Amber Scorah was raised a Jehovah’s Witness and remained devout for much of her life until she became an adult and stopped believing in God. She realized she had been “wholly deceived by religion,” but after several years, she was done mourning the loss of faith. It was time to move on for good.
That’s not easy, especially when you’re a Witness, since it means saying goodbye to your family and friends as well. Her new memoir Leaving the Witness: Exiting a Religion and Finding a Life covers a lot of that part of her life.
But in an excerpt from the book, posted at the New York Times, Scorah writes about something more devastating. She had a son who died, unexpectedly and without explanation, at four months old.

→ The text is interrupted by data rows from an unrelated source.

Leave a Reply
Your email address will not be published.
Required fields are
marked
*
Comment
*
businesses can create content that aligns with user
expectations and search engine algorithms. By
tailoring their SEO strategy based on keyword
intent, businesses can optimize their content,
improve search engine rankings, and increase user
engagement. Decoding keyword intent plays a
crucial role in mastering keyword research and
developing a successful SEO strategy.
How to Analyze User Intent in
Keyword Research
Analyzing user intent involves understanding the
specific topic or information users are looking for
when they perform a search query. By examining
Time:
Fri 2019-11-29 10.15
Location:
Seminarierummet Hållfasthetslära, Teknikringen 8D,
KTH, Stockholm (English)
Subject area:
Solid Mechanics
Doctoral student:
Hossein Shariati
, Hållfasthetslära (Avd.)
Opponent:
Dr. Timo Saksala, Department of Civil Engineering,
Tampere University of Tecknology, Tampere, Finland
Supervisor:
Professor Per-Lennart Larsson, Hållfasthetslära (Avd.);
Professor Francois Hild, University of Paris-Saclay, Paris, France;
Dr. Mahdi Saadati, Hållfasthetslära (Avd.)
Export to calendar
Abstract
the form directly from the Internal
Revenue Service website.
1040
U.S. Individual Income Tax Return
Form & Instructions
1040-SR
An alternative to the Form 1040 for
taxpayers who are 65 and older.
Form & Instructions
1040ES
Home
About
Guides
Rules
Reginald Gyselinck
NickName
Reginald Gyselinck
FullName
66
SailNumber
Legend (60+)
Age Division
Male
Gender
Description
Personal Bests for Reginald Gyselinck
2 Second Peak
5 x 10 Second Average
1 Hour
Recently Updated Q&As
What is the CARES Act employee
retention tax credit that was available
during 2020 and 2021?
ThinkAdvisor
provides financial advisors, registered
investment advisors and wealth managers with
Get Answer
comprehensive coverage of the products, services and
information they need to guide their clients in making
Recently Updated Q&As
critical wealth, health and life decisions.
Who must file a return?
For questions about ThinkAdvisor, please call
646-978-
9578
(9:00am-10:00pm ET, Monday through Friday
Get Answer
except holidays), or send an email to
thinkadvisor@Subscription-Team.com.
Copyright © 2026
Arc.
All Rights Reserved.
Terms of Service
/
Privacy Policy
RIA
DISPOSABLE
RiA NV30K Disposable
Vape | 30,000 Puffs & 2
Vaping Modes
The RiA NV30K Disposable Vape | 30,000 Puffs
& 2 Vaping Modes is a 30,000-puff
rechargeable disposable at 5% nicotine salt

Suddenly she had to deal with unspeakable grief without the safety net of religion.
Each word of hope or faith I read seemed absurd, like a fairy tale. The mothers of kidnapped children know in their bones when their child is somewhere, out there, alive. My bones knew that mine was not.
What I had not anticipated about the cost of losing my faith was that it would no longer be possible to deceive myself. I could no longer make a pact with any higher being. No hours of service could convince a God that I deserved to have this child again. Whatever I had done to deserve him once, I was not worthy of him twice.
I am not saying there is no God, but I am saying no God would do this to someone.
Any atheist who’s gone through a loss — certainly of a child — can relate. Trading false hope for reality has its down sides.
Incidentally, the website Grief Beyond Belief has a lot of resources for atheists who just lost a loved one. It began because a woman lost her infant son and went through a mourning process very similar to Scorah’s.
One thing that’s unique to Scorah’s story, though, is the Witness past. She says that some of those Witnesses who heard about her loss reached out to her even though she was an “apostate.” The conversations were short and awkward, partly because she knew what they were thinking.
I was keenly aware that they walked away certain that they would be the ones to hold my son after Judgment Day, because I would not be there. They would look after him and tell him about his tragic lost mother, who gave him up because she could no longer believe. I know this is what they think, because I would have thought the same.
Religion: It can provide you with comfort after losing a loved one… or it can make the process even more devastating. I’m grateful that Scorah is able to share her story since it will undoubtedly help others who find themselves in the worst moment of their lives.
Her memoir will come out on Tuesday.